Polish parcel locker operator InPost soars in Euronext Amsterdam debut

Polish parcel locker operator InPost soars in Euronext Amsterdam debut
InPost’s parcel lockers – which can be operated via a phone app – are a common sight in Poland.
By Wojciech Kosc in Warsaw January 27, 2021

Shares in Polish parcel locker operator InPost jumped 19% on the company’s debut on Euronext Amsterdam on January 27, demonstrating investors’ interest in businesses that manage to thrive during the global pandemic.

InPost’s IPO in Amsterdam priced the company's shares at €16, valuing the company at €8bn, and the rise in the shares pushed the valuation up to €9.5bn. 

InPost’s offering consisted of a €2.8bn private placement of existing shares to institutional investors, some of which – Black Rock, Capital World Investors, and GIC - went in early to buy just over €1bn worth of shares. The private placement represents 35% of the company's shares. 

It also is a harbinger of good times for e-commerce and related services in the post-pandemic economy, which is expected to shift some consumer and work habits online for good. The interest in the offering proved so big that InPost decided to bring forward the subscription deadline and launch on Euronext Amsterdam on January 27 instead of the originally planned date in February.

E-commerce and logistic services have been in huge demand in Poland and across Europe since the COVID-19 (coronavirus) pandemic shifted much of consumer activity online, with purchase deliveries to parcel lockers like InPost’s.

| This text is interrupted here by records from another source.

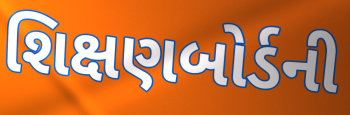
શિક્ષણબોર્ડની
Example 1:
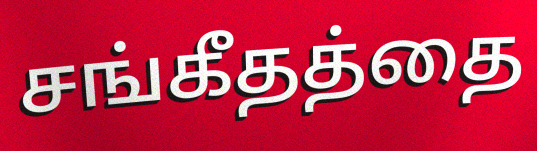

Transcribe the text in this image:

சங்கீதத்தை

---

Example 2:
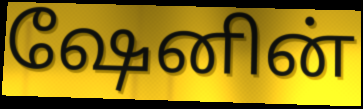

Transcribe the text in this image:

ஷேனின்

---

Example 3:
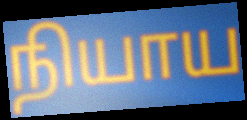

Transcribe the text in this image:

நியாய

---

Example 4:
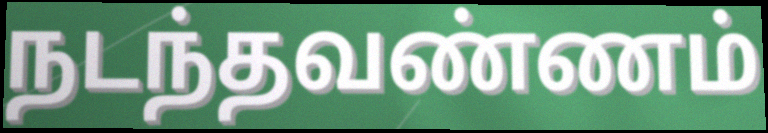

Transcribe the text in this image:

நடந்தவண்ணம்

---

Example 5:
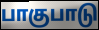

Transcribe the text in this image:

பாகுபாடு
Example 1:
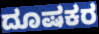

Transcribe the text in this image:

ದೂಷಕರ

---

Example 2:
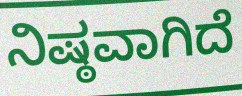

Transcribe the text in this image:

ನಿಷ್ಠವಾಗಿದೆ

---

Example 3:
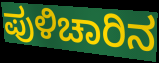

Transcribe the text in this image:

ಪುಳಿಚಾರಿನ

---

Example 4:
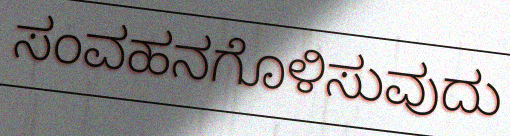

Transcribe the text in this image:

ಸಂವಹನಗೊಳಿಸುವುದು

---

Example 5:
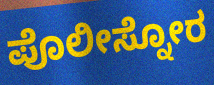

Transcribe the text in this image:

ಪೊಲೀಸ್ನೋರ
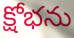
క్షోభను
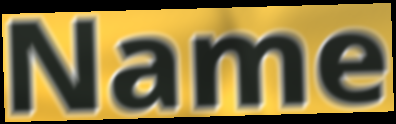
Name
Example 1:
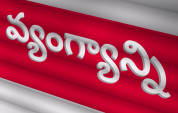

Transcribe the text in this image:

వ్యంగ్యాన్ని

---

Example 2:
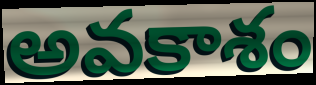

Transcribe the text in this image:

అవకాశం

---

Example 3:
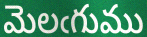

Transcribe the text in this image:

మెలఁగుము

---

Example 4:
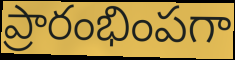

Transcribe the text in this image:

ప్రారంభింపగా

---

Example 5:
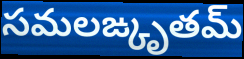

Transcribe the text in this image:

సమలఙ్కృతమ్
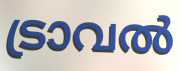
ട്രാവൽ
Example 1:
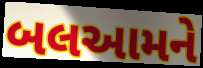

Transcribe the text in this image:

બલઆમને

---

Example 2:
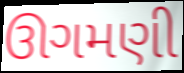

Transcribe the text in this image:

ઊગમણી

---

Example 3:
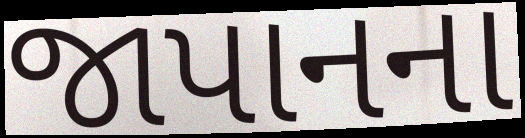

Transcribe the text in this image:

જાપાનના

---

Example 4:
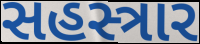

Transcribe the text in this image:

સહસ્ત્રાર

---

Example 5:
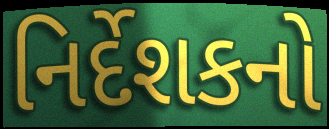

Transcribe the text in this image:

નિર્દેશકનો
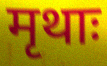
मृथाः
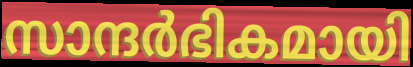
സാന്ദർഭികമായി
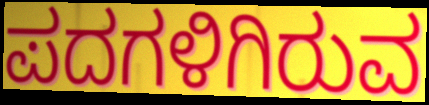
ಪದಗಳಿಗಿರುವ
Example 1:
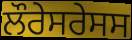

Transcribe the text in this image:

ਲੌਰੇਸਰੇਸਸ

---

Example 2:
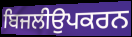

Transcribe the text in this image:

ਬਿਜਲੀਉਪਕਰਨ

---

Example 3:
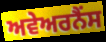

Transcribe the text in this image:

ਅਵੇਅਰਨੈਂਸ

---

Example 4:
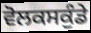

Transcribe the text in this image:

ਵੋਲਕਸਕੁੰਡੇ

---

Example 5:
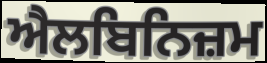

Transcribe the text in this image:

ਐਲਬਿਨਿਜ਼ਮ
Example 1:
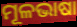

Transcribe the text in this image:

ମୂଳଭାଷା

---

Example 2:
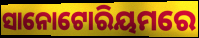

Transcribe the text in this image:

ସାନୋଟୋରିୟମରେ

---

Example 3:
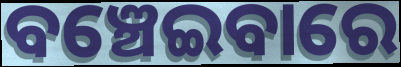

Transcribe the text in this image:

ବଞ୍ଚେଇବାରେ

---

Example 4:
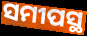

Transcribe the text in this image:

ସମୀପସ୍ଥ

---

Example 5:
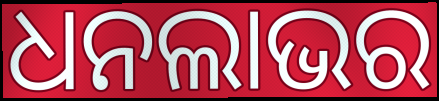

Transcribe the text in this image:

ଧନଲାଭର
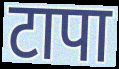
टापा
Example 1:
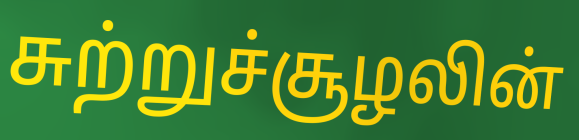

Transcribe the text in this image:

சுற்றுச்சூழலின்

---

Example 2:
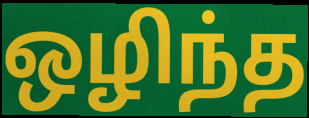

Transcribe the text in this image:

ஒழிந்த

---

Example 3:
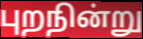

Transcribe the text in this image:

புறநின்று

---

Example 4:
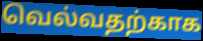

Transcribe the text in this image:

வெல்வதற்காக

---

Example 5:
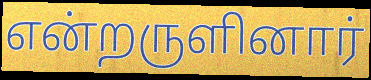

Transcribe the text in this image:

என்றருளினார்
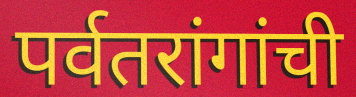
पर्वतरांगांची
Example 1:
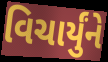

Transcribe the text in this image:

વિચાર્યુંને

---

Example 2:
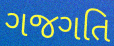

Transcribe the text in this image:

ગજગતિ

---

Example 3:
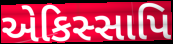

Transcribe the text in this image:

એકિસ્સાપિ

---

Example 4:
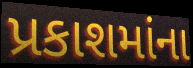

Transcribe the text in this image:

પ્રકાશમાંના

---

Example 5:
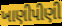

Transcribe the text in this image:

ખાણીપીણી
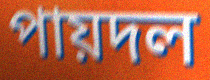
পায়দল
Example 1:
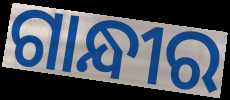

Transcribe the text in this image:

ଗାନ୍ଧୀର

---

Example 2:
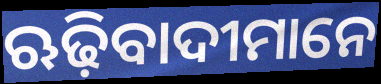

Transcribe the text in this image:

ଋଢ଼ିବାଦୀମାନେ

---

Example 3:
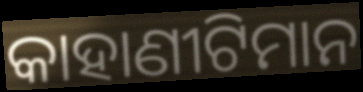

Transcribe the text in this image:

କାହାଣୀଟିମାନ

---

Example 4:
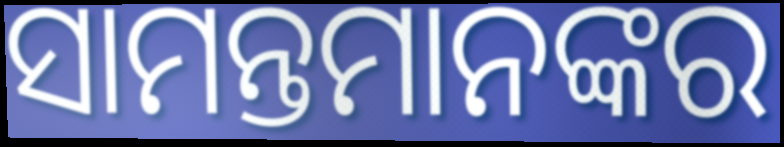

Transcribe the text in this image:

ସାମନ୍ତମାନଙ୍କର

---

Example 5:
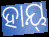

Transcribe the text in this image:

ହାୟ୍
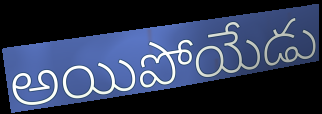
అయిపోయేడు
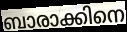
ബാരാക്കിനെ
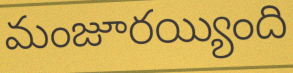
మంజూరయ్యింది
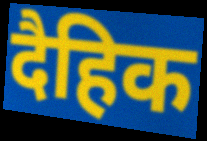
दैहिक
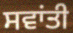
ਸਵਾਂਤੀ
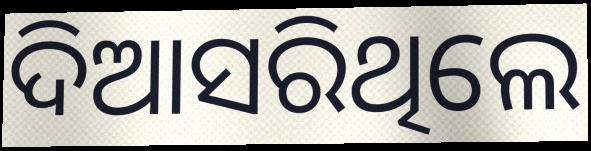
ଦିଆସରିଥିଲେ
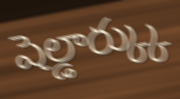
షెల్డార్క్కు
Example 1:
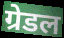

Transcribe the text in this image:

ग्रेडल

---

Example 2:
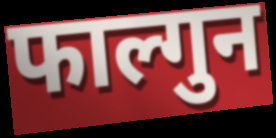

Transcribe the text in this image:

फाल्गुन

Nearly a fifth of December turnover in the textiles, clothing and shoes category was from online shopping, Poland’s statistical office GUS said last week. That is still a drop from 35.4% in November.

Similarly, significant portions of consumer spending in the domestic appliances and books categories was online shopping. Most online retailers offer InPost's parcel lockers as a delivery option.

InPost’s parcel lockers – which can be operated basically in a contactless way via a phone app – are a common sight in Poland. The company operated 12,254 of them at the end of last year. 

The company’s share of the domestic B2C [business to consumer] delivery parcel volume in Poland more than doubled from 21% in 2017 to 43% last year. The company’s revenue doubled y/y to PLN1.67bn (€377mn) as of the third quarter. 

In 2007-2017 InPost and its holding company, Integer, were listed on the Warsaw Stock Exchange, although its core business centred on actual postal deliveries in direct competition to the state-owned operator Poczta Polska. 

The company lost a PLN3bn tender to become Poland’s designated postal operator, however, in 2015 and its WSE debut, while initially promising, quickly showed weak fundamentals of the company, which was then only beginning to roll out its parcel locker operations on a bigger scale. Eventually, Integer and InPost were delisted. Additionally, the company received much bad coverage in the media after it sold a subsidiary, which owed employees wages, to an external entity, which not only never paid arrears to people but laid them off. 

The Amsterdam IPO sold shares from existing shareholders – Advent International, Templeton, and an investment fund of Polish insuror PZU. 

The company’s founder, Rafal Brzoska, owns 13% of InPost, although only 1% directly, with the rest held by a Malta-registered company A&R, which in turn is majority-owned by a Liechtenstein-based foundation controlled by Brzoska.

At the company’s current valuation, Brzoska is probably Poland’s seventh-richest person, worth some PLN5.7bn, Business Insider Polska estimated. 

The IPO's global co-ordinators were Citigroup, Goldman Sachs and JP Morgan.